• _OBJECTIVE_:
Please copy all of the material below line for line, changing nothing.
=== DATASET ===
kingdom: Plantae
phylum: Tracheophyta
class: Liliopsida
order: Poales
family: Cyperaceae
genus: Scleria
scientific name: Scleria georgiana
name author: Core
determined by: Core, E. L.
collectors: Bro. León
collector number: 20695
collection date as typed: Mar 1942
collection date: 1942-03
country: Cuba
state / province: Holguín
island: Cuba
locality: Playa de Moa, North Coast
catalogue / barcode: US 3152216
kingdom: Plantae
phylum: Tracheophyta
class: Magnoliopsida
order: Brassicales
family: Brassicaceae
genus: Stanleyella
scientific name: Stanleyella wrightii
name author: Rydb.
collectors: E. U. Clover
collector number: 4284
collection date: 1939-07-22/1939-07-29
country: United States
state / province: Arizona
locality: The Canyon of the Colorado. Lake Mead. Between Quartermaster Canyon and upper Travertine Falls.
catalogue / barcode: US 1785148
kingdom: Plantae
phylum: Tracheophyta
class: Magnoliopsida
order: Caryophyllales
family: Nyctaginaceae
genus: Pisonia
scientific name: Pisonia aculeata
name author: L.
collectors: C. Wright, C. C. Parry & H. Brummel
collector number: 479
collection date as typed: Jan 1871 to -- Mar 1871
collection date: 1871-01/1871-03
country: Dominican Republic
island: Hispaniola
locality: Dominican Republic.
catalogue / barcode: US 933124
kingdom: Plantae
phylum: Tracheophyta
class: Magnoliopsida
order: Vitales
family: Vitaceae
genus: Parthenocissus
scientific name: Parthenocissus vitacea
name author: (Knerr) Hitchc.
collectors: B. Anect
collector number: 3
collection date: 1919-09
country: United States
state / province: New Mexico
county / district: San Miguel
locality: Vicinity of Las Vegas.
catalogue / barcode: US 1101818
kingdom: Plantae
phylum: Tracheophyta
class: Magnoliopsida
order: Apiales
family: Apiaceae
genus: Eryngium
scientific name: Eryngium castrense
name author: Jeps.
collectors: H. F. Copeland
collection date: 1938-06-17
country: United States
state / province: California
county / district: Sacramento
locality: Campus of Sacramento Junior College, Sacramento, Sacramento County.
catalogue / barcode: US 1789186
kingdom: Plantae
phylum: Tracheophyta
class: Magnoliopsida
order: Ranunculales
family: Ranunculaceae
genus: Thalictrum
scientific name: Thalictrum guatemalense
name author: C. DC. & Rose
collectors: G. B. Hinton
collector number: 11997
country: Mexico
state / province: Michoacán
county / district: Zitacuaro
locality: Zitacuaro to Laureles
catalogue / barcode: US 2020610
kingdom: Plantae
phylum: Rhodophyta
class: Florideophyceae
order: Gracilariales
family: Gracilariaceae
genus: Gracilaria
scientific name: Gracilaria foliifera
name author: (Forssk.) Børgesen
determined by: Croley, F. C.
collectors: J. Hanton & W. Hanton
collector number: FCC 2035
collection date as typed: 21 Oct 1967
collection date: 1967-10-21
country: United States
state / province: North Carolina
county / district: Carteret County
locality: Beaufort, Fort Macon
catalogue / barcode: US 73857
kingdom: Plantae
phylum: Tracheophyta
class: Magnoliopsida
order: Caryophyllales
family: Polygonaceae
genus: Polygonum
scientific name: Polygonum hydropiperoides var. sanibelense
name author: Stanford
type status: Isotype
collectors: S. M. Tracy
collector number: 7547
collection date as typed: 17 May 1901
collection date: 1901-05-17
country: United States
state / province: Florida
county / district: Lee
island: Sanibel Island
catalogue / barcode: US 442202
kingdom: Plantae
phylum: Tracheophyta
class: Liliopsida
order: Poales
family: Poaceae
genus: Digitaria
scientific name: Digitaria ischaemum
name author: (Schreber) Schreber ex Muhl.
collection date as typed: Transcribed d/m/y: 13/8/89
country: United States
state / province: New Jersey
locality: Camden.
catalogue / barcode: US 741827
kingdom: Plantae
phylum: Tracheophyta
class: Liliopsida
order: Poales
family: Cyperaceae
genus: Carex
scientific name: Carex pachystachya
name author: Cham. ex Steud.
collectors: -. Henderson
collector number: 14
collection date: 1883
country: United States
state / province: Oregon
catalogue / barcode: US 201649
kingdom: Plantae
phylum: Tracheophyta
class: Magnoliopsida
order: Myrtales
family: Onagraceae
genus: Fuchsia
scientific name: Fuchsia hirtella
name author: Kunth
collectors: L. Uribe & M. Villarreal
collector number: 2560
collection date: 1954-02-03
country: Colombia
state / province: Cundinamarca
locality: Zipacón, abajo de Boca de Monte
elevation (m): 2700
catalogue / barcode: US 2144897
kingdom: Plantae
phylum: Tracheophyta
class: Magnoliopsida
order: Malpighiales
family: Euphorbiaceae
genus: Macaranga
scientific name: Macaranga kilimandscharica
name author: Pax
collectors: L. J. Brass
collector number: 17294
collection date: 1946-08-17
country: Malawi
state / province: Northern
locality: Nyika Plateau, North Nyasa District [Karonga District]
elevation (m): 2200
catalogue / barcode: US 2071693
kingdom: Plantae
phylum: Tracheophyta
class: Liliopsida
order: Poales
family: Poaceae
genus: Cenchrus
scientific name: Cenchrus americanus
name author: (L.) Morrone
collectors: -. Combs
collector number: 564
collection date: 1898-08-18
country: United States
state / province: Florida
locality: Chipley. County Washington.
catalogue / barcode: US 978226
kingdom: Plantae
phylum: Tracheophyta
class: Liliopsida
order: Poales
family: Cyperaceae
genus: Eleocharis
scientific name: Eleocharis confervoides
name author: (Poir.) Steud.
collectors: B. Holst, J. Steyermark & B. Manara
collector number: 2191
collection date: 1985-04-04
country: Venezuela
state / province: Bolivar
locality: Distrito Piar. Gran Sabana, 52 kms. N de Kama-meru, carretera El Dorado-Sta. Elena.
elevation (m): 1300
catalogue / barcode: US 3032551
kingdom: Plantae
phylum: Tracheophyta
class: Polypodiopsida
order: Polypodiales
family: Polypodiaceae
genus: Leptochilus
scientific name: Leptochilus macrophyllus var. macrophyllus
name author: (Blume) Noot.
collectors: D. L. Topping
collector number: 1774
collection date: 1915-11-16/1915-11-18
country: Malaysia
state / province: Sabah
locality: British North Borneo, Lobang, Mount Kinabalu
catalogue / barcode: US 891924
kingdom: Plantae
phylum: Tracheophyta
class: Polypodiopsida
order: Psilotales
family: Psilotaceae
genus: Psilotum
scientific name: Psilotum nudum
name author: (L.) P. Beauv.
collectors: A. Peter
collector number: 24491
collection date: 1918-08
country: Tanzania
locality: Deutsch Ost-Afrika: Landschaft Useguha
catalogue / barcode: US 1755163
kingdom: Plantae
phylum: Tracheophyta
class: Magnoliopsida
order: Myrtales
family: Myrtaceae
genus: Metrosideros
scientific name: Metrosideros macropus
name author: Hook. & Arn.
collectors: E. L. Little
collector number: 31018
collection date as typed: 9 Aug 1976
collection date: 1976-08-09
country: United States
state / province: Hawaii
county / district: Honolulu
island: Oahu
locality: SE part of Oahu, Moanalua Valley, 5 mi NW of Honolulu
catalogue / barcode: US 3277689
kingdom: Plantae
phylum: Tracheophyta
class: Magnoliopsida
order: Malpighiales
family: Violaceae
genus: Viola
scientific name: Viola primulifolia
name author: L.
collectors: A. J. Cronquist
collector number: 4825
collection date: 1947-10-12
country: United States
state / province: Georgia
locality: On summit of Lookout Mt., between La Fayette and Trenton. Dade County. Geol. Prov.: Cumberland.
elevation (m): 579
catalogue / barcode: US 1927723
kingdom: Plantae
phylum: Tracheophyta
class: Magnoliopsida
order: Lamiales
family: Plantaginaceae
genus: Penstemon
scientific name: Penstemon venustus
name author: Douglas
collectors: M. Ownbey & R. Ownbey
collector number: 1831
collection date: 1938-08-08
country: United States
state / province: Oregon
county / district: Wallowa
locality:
===
• _EXERCISE RESULT_:
kingdom: Plantae
phylum: Tracheophyta
class: Liliopsida
order: Poales
family: Cyperaceae
genus: Scleria
scientific name: Scleria georgiana
name author: Core
determined by: Core, E. L.
collectors: Bro. León
collector number: 20695
collection date as typed: Mar 1942
collection date: 1942-03
country: Cuba
state / province: Holguín
island: Cuba
locality: Playa de Moa, North Coast
catalogue / barcode: US 3152216
kingdom: Plantae
phylum: Tracheophyta
class: Magnoliopsida
order: Brassicales
family: Brassicaceae
genus: Stanleyella
scientific name: Stanleyella wrightii
name author: Rydb.
collectors: E. U. Clover
collector number: 4284
collection date: 1939-07-22/1939-07-29
country: United States
state / province: Arizona
locality: The Canyon of the Colorado. Lake Mead. Between Quartermaster Canyon and upper Travertine Falls.
catalogue / barcode: US 1785148
kingdom: Plantae
phylum: Tracheophyta
class: Magnoliopsida
order: Caryophyllales
family: Nyctaginaceae
genus: Pisonia
scientific name: Pisonia aculeata
name author: L.
collectors: C. Wright, C. C. Parry & H. Brummel
collector number: 479
collection date as typed: Jan 1871 to -- Mar 1871
collection date: 1871-01/1871-03
country: Dominican Republic
island: Hispaniola
locality: Dominican Republic.
catalogue / barcode: US 933124
kingdom: Plantae
phylum: Tracheophyta
class: Magnoliopsida
order: Vitales
family: Vitaceae
genus: Parthenocissus
scientific name: Parthenocissus vitacea
name author: (Knerr) Hitchc.
collectors: B. Anect
collector number: 3
collection date: 1919-09
country: United States
state / province: New Mexico
county / district: San Miguel
locality: Vicinity of Las Vegas.
catalogue / barcode: US 1101818
kingdom: Plantae
phylum: Tracheophyta
class: Magnoliopsida
order: Apiales
family: Apiaceae
genus: Eryngium
scientific name: Eryngium castrense
name author: Jeps.
collectors: H. F. Copeland
collection date: 1938-06-17
country: United States
state / province: California
county / district: Sacramento
locality: Campus of Sacramento Junior College, Sacramento, Sacramento County.
catalogue / barcode: US 1789186
kingdom: Plantae
phylum: Tracheophyta
class: Magnoliopsida
order: Ranunculales
family: Ranunculaceae
genus: Thalictrum
scientific name: Thalictrum guatemalense
name author: C. DC. & Rose
collectors: G. B. Hinton
collector number: 11997
country: Mexico
state / province: Michoacán
county / district: Zitacuaro
locality: Zitacuaro to Laureles
catalogue / barcode: US 2020610
kingdom: Plantae
phylum: Rhodophyta
class: Florideophyceae
order: Gracilariales
family: Gracilariaceae
genus: Gracilaria
scientific name: Gracilaria foliifera
name author: (Forssk.) Børgesen
determined by: Croley, F. C.
collectors: J. Hanton & W. Hanton
collector number: FCC 2035
collection date as typed: 21 Oct 1967
collection date: 1967-10-21
country: United States
state / province: North Carolina
county / district: Carteret County
locality: Beaufort, Fort Macon
catalogue / barcode: US 73857
kingdom: Plantae
phylum: Tracheophyta
class: Magnoliopsida
order: Caryophyllales
family: Polygonaceae
genus: Polygonum
scientific name: Polygonum hydropiperoides var. sanibelense
name author: Stanford
type status: Isotype
collectors: S. M. Tracy
collector number: 7547
collection date as typed: 17 May 1901
collection date: 1901-05-17
country: United States
state / province: Florida
county / district: Lee
island: Sanibel Island
catalogue / barcode: US 442202
kingdom: Plantae
phylum: Tracheophyta
class: Liliopsida
order: Poales
family: Poaceae
genus: Digitaria
scientific name: Digitaria ischaemum
name author: (Schreber) Schreber ex Muhl.
collection date as typed: Transcribed d/m/y: 13/8/89
country: United States
state / province: New Jersey
locality: Camden.
catalogue / barcode: US 741827
kingdom: Plantae
phylum: Tracheophyta
class: Liliopsida
order: Poales
family: Cyperaceae
genus: Carex
scientific name: Carex pachystachya
name author: Cham. ex Steud.
collectors: -. Henderson
collector number: 14
collection date: 1883
country: United States
state / province: Oregon
catalogue / barcode: US 201649
kingdom: Plantae
phylum: Tracheophyta
class: Magnoliopsida
order: Myrtales
family: Onagraceae
genus: Fuchsia
scientific name: Fuchsia hirtella
name author: Kunth
collectors: L. Uribe & M. Villarreal
collector number: 2560
collection date: 1954-02-03
country: Colombia
state / province: Cundinamarca
locality: Zipacón, abajo de Boca de Monte
elevation (m): 2700
catalogue / barcode: US 2144897
kingdom: Plantae
phylum: Tracheophyta
class: Magnoliopsida
order: Malpighiales
family: Euphorbiaceae
genus: Macaranga
scientific name: Macaranga kilimandscharica
name author: Pax
collectors: L. J. Brass
collector number: 17294
collection date: 1946-08-17
country: Malawi
state / province: Northern
locality: Nyika Plateau, North Nyasa District [Karonga District]
elevation (m): 2200
catalogue / barcode: US 2071693
kingdom: Plantae
phylum: Tracheophyta
class: Liliopsida
order: Poales
family: Poaceae
genus: Cenchrus
scientific name: Cenchrus americanus
name author: (L.) Morrone
collectors: -. Combs
collector number: 564
collection date: 1898-08-18
country: United States
state / province: Florida
locality: Chipley. County Washington.
catalogue / barcode: US 978226
kingdom: Plantae
phylum: Tracheophyta
class: Liliopsida
order: Poales
family: Cyperaceae
genus: Eleocharis
scientific name: Eleocharis confervoides
name author: (Poir.) Steud.
collectors: B. Holst, J. Steyermark & B. Manara
collector number: 2191
collection date: 1985-04-04
country: Venezuela
state / province: Bolivar
locality: Distrito Piar. Gran Sabana, 52 kms. N de Kama-meru, carretera El Dorado-Sta. Elena.
elevation (m): 1300
catalogue / barcode: US 3032551
kingdom: Plantae
phylum: Tracheophyta
class: Polypodiopsida
order: Polypodiales
family: Polypodiaceae
genus: Leptochilus
scientific name: Leptochilus macrophyllus var. macrophyllus
name author: (Blume) Noot.
collectors: D. L. Topping
collector number: 1774
collection date: 1915-11-16/1915-11-18
country: Malaysia
state / province: Sabah
locality: British North Borneo, Lobang, Mount Kinabalu
catalogue / barcode: US 891924
kingdom: Plantae
phylum: Tracheophyta
class: Polypodiopsida
order: Psilotales
family: Psilotaceae
genus: Psilotum
scientific name: Psilotum nudum
name author: (L.) P. Beauv.
collectors: A. Peter
collector number: 24491
collection date: 1918-08
country: Tanzania
locality: Deutsch Ost-Afrika: Landschaft Useguha
catalogue / barcode: US 1755163
kingdom: Plantae
phylum: Tracheophyta
class: Magnoliopsida
order: Myrtales
family: Myrtaceae
genus: Metrosideros
scientific name: Metrosideros macropus
name author: Hook. & Arn.
collectors: E. L. Little
collector number: 31018
collection date as typed: 9 Aug 1976
collection date: 1976-08-09
country: United States
state / province: Hawaii
county / district: Honolulu
island: Oahu
locality: SE part of Oahu, Moanalua Valley, 5 mi NW of Honolulu
catalogue / barcode: US 3277689
kingdom: Plantae
phylum: Tracheophyta
class: Magnoliopsida
order: Malpighiales
family: Violaceae
genus: Viola
scientific name: Viola primulifolia
name author: L.
collectors: A. J. Cronquist
collector number: 4825
collection date: 1947-10-12
country: United States
state / province: Georgia
locality: On summit of Lookout Mt., between La Fayette and Trenton. Dade County. Geol. Prov.: Cumberland.
elevation (m): 579
catalogue / barcode: US 1927723
kingdom: Plantae
phylum: Tracheophyta
class: Magnoliopsida
order: Lamiales
family: Plantaginaceae
genus: Penstemon
scientific name: Penstemon venustus
name author: Douglas
collectors: M. Ownbey & R. Ownbey
collector number: 1831
collection date: 1938-08-08
country: United States
state / province: Oregon
county / district: Wallowa
locality:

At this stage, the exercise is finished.